# sporadic oil light when hot out?



## tkerb92 (Sep 19, 2010)

so about 6 weeks ago i was driving and my oil light came on and went off a few times and i checked my oil and there was a perfect amount. that day it was 75 degrees out. then it was in the 50's or lower for the next few week. then another decently warm day came around and the same thing happened. no today it is 85 out n its happening again. also my temp gauge is higher than usual when i have this problem. someone please help me out here.


----------



## corradokidg60 (May 14, 2002)

Wrong weight oil? Different brand filter? Anything new since the last oil change? Could just be the pressure sensor.


----------



## tkerb92 (Sep 19, 2010)

corradokidg60 said:


> Wrong weight oil? Different brand filter? Anything new since the last oil change? Could just be the pressure sensor.


i did an oil change because it was needed any way and used thicker oil, didnt fix the problem though so i got a new pressure sensor and now its night and not as hot out anymore sooo i will have to wait till tomorrow to determine if that was the problem


----------



## cuppie (May 4, 2005)

Define "thicker"? What were you using before, and what did you put in it this time?
Brand of oil filter?

Which temp gauge was reading "higher than usual" - coolant temp, or oil temp?

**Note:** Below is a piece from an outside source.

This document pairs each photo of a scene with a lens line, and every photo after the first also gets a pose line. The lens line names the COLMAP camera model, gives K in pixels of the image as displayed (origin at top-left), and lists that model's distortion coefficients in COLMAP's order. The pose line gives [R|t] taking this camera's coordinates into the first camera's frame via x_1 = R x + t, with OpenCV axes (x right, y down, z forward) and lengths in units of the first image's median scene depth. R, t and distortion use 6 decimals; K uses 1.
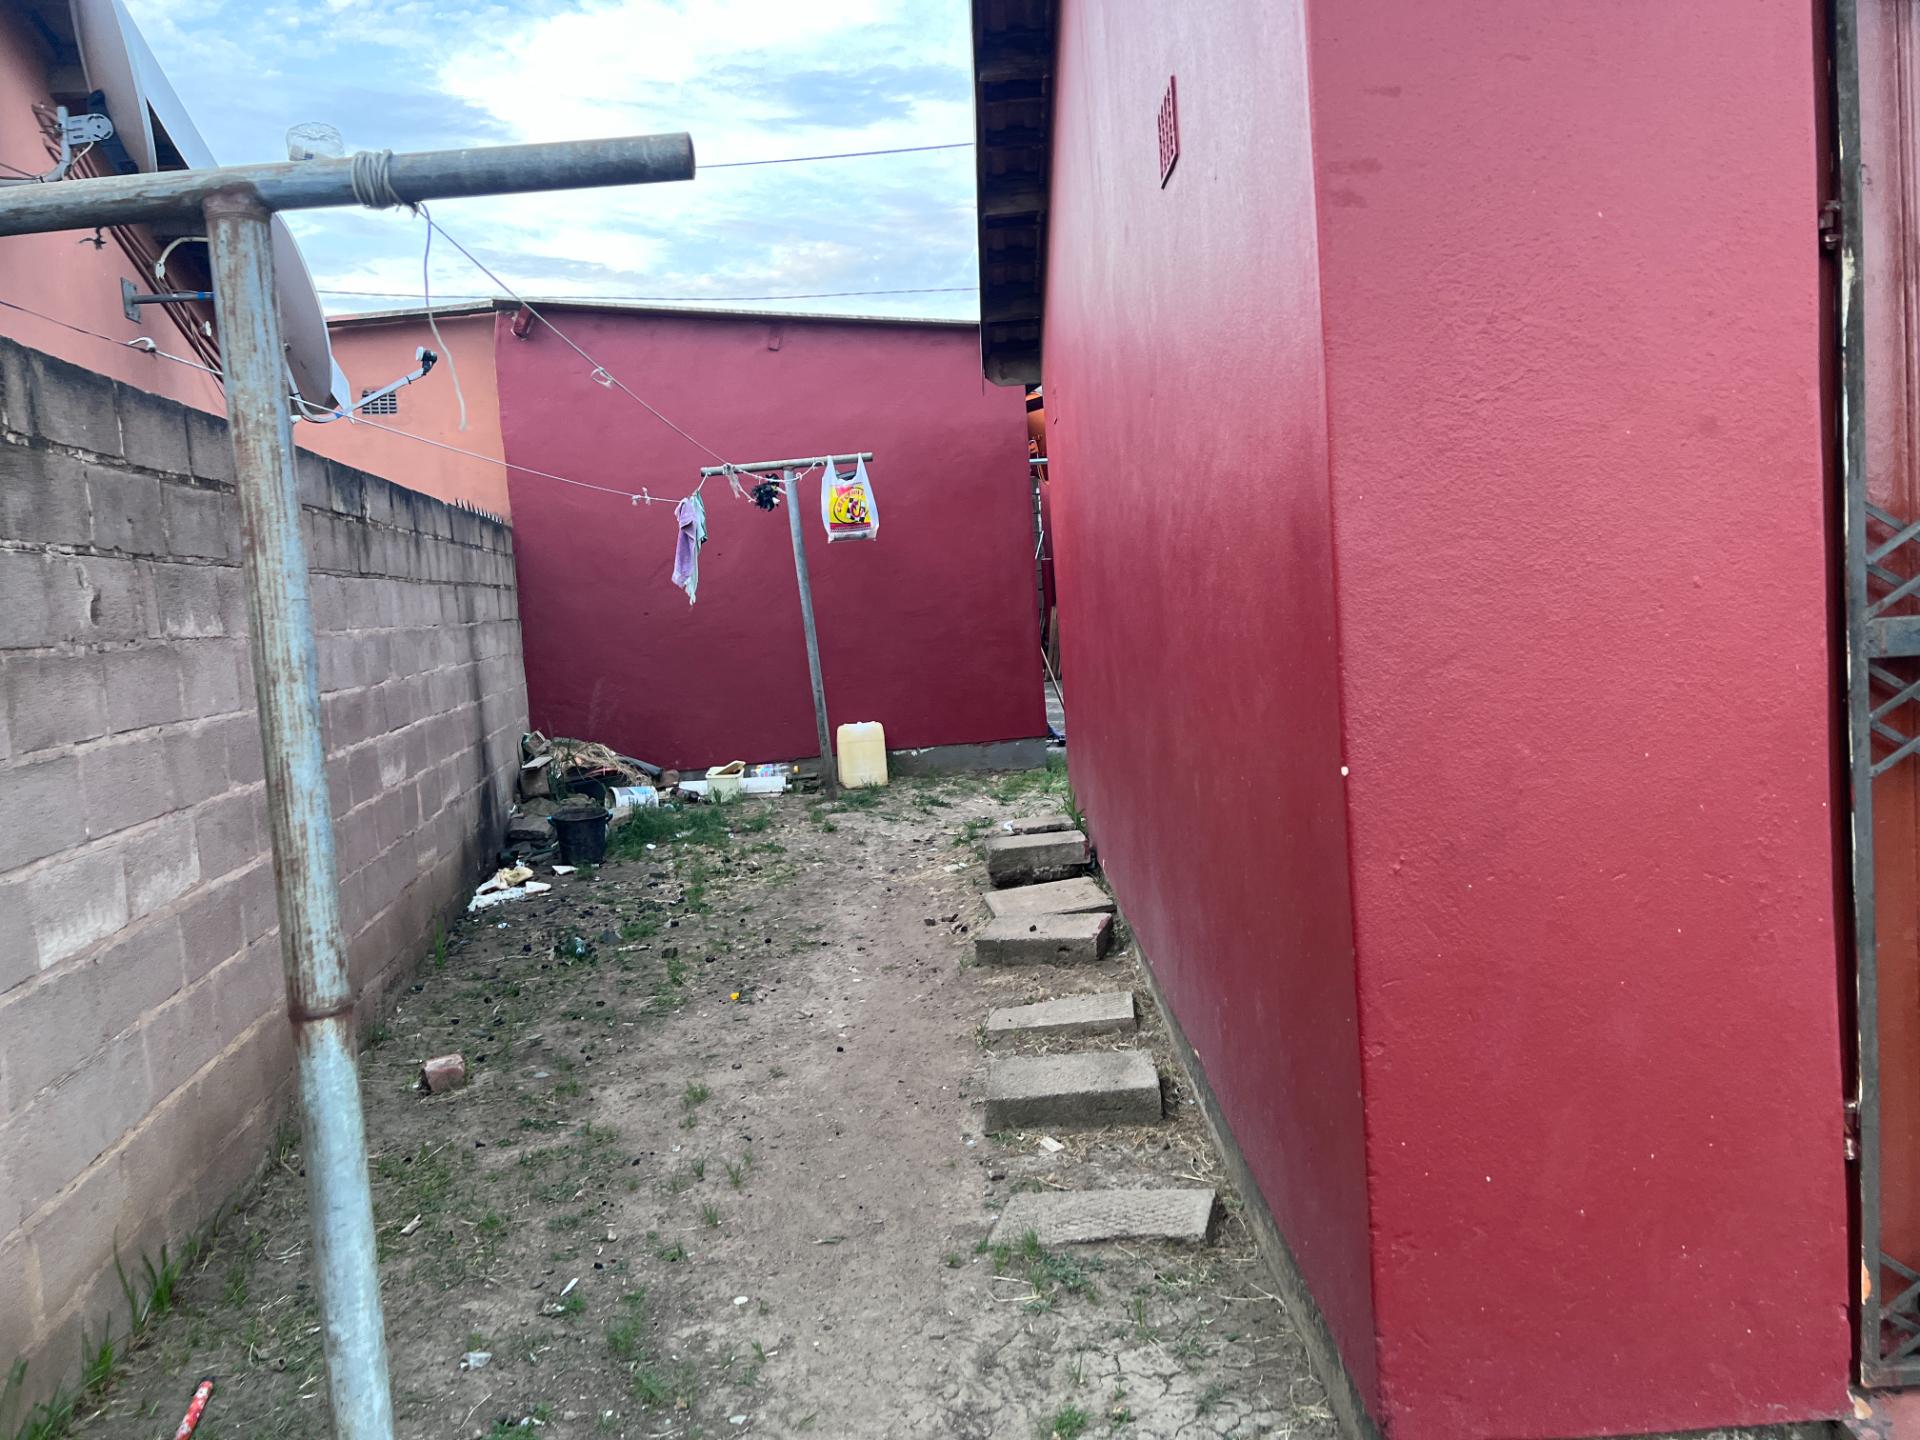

Ambient temps won't make a significant difference on coolant temp (at least, not when you're moving), but will make a large difference on oil temp.

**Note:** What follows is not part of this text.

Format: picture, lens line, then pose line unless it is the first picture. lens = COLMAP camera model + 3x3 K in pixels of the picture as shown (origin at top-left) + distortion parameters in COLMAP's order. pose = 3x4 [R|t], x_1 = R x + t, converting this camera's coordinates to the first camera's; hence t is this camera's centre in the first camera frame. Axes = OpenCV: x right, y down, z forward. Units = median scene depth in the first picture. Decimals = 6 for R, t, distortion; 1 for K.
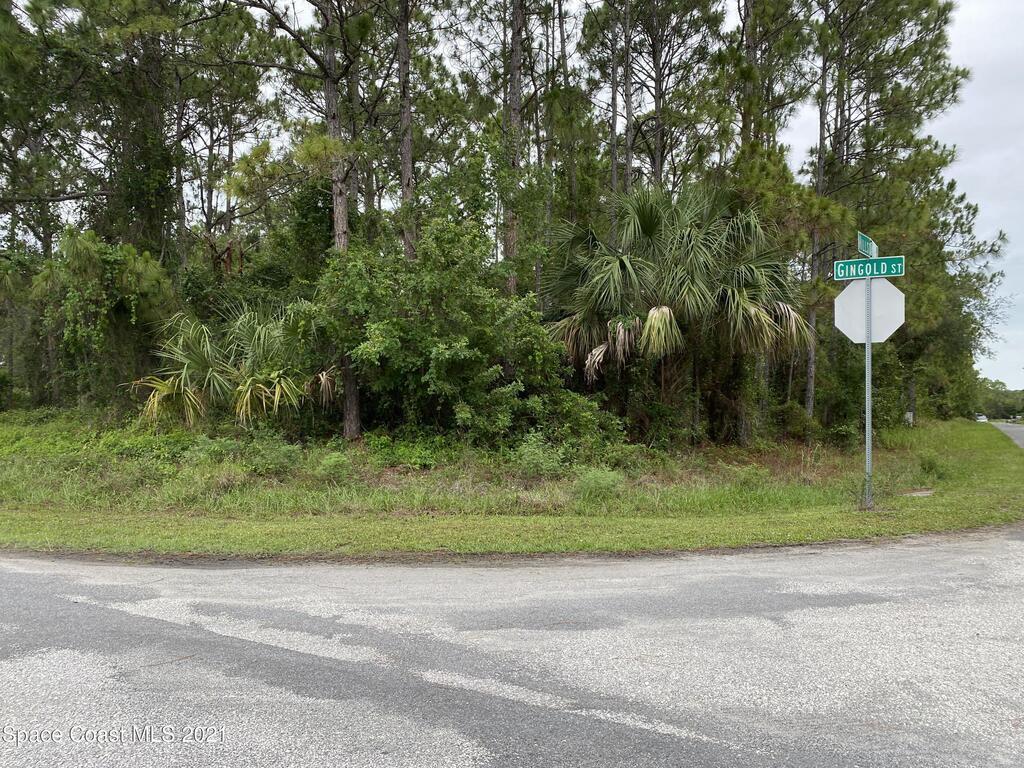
lens RADIAL K [[778.4, 0, 511.7], [0, 778.4, 376.5], [0, 0, 1]] dist [0.031638, -0.032409]
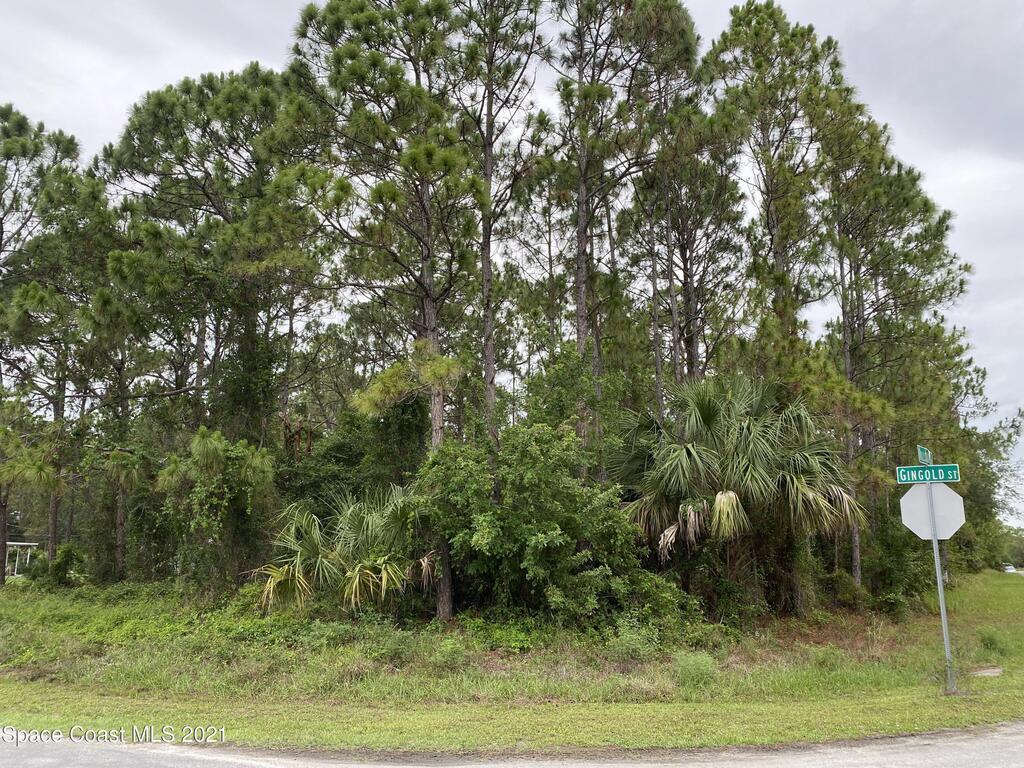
lens RADIAL K [[778.4, 0, 520.4], [0, 778.4, 373.0], [0, 0, 1]] dist [0.031638, -0.032409]
pose [[0.999937, -0.011178, -0.000610, -0.098251], [0.010850, 0.981134, -0.193023, -0.044739], [0.002756, 0.193004, 0.981194, -0.116243]]
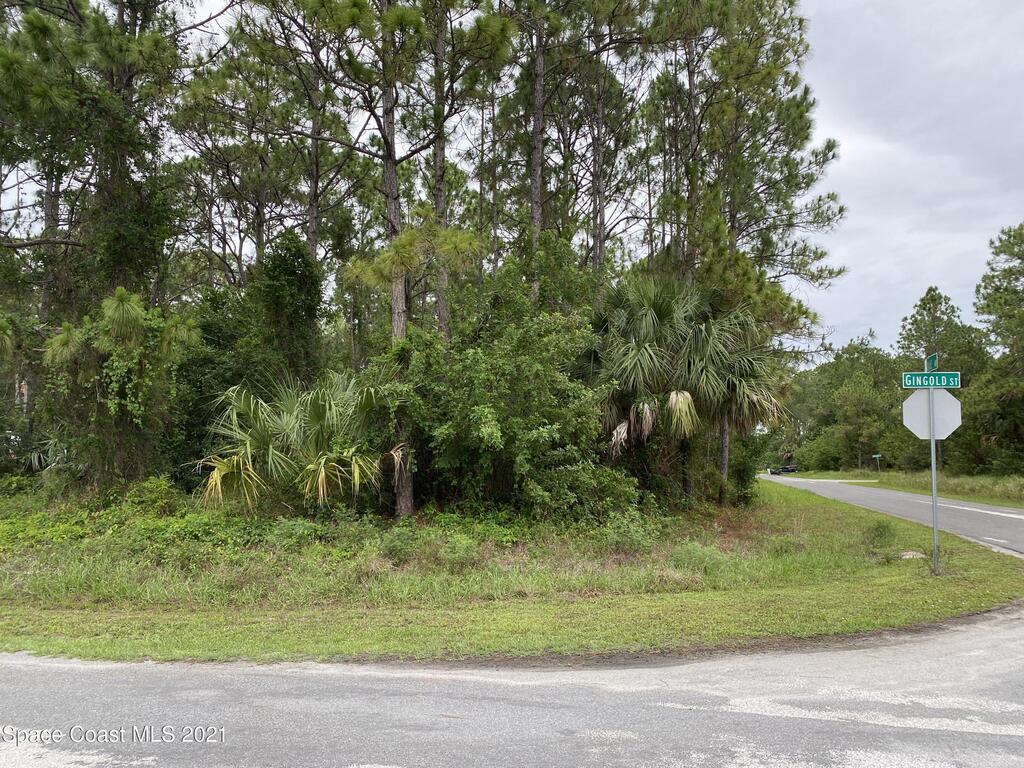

Oh, and: which of the two pressure switches did you replace: the one on the filter mount, or the one on the head?


----------



## tkerb92 (Sep 19, 2010)

cuppie said:


> Define "thicker"? What were you using before, and what did you put in it this time?
> Brand of oil filter?
> 
> Which temp gauge was reading "higher than usual" - coolant temp, or oil temp? Ambient temps won't make a significant difference on coolant temp (at least, not when you're moving), but will make a large difference on oil temp.
> ...


i went from 10w 30 to 20w 50. filter is a fram extended guard
the temp gauge that is on my dash is the only temp gauge 
i changed the one on the head
problem is not yet solved


----------



## tkerb92 (Sep 19, 2010)

bump, could really use some help here


----------



## cuppie (May 4, 2005)

- It is possible that the low-pressure switch has failed (internal leak), which would also cause this problem (it'll leak worse at higher engine speeds; if it leaks internally, it'll close, firing off the oil warning.) The things like to fail - you should always replace both.
Also, I've had (in the past) nothing but problems with auto-parts store oil pressure switches for these things. Get the 'real' ones (dealer, AutohausAZ, Parts4VWs, and Mk1Autohaus are good sources, among others.)

- Filter. Many, many here have had nothing but problems (exactly like yours) with Fram filters on our engines. Main issue: it's rather generic. Why do you think that Mann and Mahle list different filters for, say, a VW 1.8l vs a BMW M20 (yet, Fram lists the same filter for both applications)?


----------



## tkerb92 (Sep 19, 2010)

cuppie said:


> - It is possible that the low-pressure switch has failed (internal leak), which would also cause this problem (it'll leak worse at higher engine speeds; if it leaks internally, it'll close, firing off the oil warning.) The things like to fail - you should always replace both.
> Also, I've had (in the past) nothing but problems with auto-parts store oil pressure switches for these things. Get the 'real' ones (dealer, AutohausAZ, Parts4VWs, and Mk1Autohaus are good sources, among others.)
> 
> - Filter. Many, many here have had nothing but problems (exactly like yours) with Fram filters on our engines. Main issue: it's rather generic. Why do you think that Mann and Mahle list different filters for, say, a VW 1.8l vs a BMW M20 (yet, Fram lists the same filter for both applications)?


yeah i did now replace both switches, but i did just go to a autoparts store to get them. maybe ill return them n go get them from the dealer. and i did have a tvi filter on before i did the oil change but i had the same problem before i switched.


----------